Modeling Convective Core Overshoot and Diffusion in Procyon Constrained by Asteroseismic Data

TL;DR

This study uses asteroseismic data to refine stellar models of Procyon, revealing that including diffusion and a higher degree of core overshoot improves model accuracy and internal mixing understanding.

Contribution

It introduces a Bayesian analysis approach to constrain core overshoot and diffusion in Procyon models using asteroseismic data, highlighting the importance of model frequency type.

Findings

Most probable models include helium and metal diffusion.

Core overshoot between 0.9 and 1.5 pressure scale heights.
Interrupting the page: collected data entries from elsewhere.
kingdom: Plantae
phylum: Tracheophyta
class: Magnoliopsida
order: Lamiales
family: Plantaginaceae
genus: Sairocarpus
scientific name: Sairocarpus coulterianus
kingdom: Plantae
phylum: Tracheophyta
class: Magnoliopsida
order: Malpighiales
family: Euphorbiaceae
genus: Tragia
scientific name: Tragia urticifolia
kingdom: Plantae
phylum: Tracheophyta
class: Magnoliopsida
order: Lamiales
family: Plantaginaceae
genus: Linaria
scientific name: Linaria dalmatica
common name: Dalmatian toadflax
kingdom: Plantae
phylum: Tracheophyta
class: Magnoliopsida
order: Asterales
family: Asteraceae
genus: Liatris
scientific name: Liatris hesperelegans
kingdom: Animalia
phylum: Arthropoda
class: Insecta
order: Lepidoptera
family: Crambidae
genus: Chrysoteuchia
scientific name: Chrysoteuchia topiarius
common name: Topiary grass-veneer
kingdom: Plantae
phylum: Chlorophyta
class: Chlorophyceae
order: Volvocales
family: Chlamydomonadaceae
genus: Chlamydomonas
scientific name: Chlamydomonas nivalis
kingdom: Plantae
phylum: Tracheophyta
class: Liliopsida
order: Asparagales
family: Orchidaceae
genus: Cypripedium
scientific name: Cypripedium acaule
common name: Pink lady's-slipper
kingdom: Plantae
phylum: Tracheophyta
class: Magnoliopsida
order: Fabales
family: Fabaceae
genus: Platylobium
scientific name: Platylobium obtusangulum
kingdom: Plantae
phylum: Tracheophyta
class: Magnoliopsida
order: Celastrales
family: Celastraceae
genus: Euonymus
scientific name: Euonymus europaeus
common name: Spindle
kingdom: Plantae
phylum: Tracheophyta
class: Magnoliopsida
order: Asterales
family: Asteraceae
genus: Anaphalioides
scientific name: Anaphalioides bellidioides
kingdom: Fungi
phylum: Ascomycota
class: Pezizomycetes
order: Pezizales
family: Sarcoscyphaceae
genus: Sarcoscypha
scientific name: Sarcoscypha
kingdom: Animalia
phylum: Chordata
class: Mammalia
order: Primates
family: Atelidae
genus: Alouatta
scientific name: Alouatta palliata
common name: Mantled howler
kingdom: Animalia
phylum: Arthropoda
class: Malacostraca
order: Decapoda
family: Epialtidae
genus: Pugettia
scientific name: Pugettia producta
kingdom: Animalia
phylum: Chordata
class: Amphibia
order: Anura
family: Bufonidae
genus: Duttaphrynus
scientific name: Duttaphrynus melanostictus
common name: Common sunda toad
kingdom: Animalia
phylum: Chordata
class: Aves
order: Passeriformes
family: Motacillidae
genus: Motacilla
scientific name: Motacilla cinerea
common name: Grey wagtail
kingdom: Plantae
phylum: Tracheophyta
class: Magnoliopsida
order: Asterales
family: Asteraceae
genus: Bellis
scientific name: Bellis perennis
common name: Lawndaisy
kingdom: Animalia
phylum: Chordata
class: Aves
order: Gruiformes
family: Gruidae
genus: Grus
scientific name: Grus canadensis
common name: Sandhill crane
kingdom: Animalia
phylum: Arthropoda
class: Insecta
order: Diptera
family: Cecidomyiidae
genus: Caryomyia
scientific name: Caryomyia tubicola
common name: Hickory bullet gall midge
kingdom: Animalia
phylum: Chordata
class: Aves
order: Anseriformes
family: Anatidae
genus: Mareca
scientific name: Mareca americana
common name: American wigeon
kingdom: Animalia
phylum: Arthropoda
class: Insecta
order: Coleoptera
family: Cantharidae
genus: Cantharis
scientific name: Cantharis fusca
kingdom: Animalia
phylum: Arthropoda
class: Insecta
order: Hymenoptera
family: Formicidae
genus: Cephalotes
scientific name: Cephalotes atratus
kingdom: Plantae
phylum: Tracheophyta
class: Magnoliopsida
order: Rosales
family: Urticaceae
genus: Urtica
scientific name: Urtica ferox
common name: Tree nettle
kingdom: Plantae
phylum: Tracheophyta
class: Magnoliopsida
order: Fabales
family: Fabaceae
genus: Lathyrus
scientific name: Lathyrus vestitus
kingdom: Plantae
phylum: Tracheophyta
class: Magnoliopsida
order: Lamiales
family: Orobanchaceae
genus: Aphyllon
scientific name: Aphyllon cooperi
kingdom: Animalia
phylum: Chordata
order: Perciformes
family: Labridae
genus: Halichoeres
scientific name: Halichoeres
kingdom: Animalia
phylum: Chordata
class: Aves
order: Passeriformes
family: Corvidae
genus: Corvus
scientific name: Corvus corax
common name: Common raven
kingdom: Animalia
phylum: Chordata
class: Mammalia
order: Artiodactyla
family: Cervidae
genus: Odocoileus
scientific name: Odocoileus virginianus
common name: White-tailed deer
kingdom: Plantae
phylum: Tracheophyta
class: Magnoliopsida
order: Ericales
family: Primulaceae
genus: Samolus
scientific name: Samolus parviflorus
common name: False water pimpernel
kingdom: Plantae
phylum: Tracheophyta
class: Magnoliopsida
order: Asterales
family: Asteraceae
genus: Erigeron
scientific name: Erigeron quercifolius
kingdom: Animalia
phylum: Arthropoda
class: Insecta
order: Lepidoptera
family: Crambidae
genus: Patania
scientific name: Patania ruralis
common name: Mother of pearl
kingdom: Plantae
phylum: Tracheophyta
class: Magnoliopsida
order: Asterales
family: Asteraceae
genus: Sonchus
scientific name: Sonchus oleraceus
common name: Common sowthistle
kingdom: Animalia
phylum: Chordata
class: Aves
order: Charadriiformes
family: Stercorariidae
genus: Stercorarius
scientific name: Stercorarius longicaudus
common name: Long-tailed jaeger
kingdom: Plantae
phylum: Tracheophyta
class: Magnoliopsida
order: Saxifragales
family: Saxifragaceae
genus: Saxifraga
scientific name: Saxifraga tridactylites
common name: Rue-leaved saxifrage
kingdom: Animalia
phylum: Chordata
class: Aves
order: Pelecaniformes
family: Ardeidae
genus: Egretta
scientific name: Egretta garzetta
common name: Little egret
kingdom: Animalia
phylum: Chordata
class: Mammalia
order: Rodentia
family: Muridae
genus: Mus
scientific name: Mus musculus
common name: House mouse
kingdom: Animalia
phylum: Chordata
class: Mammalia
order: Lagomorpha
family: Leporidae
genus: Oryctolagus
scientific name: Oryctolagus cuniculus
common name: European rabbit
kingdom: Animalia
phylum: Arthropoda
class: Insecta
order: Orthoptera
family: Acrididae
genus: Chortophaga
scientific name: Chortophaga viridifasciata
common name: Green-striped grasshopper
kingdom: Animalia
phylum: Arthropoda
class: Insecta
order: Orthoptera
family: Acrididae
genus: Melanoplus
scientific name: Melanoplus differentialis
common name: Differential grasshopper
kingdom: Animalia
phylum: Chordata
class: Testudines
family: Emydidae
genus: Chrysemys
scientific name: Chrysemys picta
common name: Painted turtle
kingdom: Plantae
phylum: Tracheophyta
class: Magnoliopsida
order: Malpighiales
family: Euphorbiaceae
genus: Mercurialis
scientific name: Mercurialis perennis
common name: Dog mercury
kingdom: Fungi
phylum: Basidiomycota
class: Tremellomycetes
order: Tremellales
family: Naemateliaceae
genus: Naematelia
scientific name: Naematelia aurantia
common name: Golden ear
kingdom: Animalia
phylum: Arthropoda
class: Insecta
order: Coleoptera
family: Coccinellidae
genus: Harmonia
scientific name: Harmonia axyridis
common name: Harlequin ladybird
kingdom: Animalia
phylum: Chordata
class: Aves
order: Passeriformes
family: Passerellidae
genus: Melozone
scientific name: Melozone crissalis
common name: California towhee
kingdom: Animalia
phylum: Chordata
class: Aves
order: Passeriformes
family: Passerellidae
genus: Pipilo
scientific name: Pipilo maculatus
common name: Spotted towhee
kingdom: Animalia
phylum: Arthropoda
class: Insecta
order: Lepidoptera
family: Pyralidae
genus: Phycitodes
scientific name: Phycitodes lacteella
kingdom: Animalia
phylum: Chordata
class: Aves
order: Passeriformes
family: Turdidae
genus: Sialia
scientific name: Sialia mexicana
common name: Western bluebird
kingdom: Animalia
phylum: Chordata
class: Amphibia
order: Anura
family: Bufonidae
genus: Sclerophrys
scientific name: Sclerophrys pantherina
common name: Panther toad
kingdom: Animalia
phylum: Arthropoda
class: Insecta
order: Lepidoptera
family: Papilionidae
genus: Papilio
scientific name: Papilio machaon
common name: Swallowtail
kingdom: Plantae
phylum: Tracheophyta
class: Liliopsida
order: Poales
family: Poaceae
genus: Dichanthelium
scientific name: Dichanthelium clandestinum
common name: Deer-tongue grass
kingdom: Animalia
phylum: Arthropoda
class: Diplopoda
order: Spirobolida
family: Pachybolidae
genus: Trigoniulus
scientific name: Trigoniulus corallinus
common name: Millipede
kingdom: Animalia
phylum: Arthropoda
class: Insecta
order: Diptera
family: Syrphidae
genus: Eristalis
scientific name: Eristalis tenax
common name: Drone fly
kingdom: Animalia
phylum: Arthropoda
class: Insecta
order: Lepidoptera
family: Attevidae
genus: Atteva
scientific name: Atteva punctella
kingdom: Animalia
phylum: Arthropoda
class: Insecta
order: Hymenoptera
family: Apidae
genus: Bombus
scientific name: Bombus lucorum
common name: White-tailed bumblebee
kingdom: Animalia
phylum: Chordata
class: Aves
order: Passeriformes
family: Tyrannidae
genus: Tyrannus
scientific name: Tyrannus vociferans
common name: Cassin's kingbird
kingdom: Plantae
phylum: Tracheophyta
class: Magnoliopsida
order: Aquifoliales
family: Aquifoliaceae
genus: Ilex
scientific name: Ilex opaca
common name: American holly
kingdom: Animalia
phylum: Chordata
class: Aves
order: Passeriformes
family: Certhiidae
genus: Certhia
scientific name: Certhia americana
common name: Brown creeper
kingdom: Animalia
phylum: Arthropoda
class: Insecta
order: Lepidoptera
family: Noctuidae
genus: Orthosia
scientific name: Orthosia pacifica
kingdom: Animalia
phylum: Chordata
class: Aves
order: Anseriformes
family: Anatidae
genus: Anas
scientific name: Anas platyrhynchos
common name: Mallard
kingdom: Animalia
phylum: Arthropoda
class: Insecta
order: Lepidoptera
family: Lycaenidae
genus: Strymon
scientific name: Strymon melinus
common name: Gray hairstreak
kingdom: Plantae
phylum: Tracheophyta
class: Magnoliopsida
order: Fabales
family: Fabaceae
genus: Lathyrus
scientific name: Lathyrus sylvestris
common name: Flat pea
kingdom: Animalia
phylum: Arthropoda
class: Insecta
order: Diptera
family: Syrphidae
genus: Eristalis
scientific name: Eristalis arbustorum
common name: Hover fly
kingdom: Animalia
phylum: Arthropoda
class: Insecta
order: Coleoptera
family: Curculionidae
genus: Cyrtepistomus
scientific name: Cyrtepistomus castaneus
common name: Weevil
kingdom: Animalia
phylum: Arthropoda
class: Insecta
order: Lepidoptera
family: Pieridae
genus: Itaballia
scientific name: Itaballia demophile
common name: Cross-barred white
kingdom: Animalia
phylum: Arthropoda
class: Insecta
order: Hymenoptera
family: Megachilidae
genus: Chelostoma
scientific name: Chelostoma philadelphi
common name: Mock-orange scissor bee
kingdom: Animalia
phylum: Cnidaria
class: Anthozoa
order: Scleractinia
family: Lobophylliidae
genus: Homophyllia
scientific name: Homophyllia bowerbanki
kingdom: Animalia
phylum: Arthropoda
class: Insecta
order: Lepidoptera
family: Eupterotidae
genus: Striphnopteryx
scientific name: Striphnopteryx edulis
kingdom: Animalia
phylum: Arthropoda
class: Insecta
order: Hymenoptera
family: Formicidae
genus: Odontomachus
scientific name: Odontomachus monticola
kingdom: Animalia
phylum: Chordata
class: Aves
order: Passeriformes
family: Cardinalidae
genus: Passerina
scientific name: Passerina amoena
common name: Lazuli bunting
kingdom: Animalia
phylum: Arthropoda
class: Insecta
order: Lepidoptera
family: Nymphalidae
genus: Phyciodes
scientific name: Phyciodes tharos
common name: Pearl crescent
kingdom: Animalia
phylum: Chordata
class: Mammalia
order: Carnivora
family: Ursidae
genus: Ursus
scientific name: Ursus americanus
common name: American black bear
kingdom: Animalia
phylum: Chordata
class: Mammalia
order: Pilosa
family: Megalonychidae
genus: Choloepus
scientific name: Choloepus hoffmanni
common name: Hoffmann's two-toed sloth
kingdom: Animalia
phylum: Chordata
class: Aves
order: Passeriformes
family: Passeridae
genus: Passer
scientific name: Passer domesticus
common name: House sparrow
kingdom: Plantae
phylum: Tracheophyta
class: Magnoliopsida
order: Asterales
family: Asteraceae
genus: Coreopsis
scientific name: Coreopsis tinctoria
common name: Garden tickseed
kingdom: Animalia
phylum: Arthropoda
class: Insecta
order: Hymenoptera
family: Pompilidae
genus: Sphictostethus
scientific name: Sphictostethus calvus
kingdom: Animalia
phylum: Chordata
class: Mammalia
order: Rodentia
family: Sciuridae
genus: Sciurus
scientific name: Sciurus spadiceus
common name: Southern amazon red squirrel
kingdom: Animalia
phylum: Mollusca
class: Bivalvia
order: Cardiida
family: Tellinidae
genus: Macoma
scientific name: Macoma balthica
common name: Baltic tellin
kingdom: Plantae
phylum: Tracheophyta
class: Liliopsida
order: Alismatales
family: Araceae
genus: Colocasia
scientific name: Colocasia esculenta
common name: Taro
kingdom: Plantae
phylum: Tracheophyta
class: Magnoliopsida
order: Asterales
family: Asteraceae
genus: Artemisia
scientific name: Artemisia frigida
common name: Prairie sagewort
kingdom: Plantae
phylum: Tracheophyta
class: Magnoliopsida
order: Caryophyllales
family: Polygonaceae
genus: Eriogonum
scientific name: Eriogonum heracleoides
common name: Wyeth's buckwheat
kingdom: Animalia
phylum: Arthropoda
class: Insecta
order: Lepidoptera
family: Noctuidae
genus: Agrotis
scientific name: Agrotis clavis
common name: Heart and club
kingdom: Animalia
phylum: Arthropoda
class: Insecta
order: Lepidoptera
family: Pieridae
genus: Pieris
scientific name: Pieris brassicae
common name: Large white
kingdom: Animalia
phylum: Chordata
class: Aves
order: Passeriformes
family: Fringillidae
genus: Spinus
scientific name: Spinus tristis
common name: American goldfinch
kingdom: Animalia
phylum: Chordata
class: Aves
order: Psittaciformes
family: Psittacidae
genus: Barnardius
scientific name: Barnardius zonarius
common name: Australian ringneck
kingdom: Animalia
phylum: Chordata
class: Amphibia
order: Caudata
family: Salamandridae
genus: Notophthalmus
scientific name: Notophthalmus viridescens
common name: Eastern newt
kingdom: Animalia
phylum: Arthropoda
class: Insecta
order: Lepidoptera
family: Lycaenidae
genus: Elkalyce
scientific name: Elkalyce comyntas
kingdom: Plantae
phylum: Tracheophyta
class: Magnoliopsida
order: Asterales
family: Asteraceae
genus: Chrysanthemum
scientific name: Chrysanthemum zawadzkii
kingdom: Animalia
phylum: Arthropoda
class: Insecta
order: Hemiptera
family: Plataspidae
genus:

Models with higher overshoot better match asteroseismic data.

Abstract

We compare evolved stellar models, which match Procyons mass and position in the HR diagram, to current ground-based asteroseismic observations. Diffusion of helium and metals along with two conventional core overshoot descriptions and the Kuhfuss nonlocal theory of convection are considered. We establish that one of the two published asteroseismic data reductions for Procyon, which mainly differ in their identification of even versus odd l-values, is a significantly more probable and self-consistent match to our models than the other. The most probable models according to our Bayesian analysis have evolved to just short of turnoff, still retaining a hydrogen convective core. Our most probable models include Y and Z diffusion and have conventional core overshoot between 0.9 and 1.5 pressure scale heights, which increases the outer radius of the convective core by between 22% to 28%, respectively. We discuss the significance of this comparatively higher than expected core overshoot amount in terms of internal mixing during evolution. The parameters of our most probable models are similar regardless of whether adiabatic or nonadiabatic model p-mode frequencies are compared to the observations, although, the Bayesian probabilities are greater when the nonadiabatic model frequencies are used. All the most probable models (with or without core overshoot, adiabatic or nonadiabatic model frequencies, diffusion or no diffusion, including priors for the observed HRD location and mass or not) have masses that are within one sigma of the observed mass 1.497+/-0.037 Msun.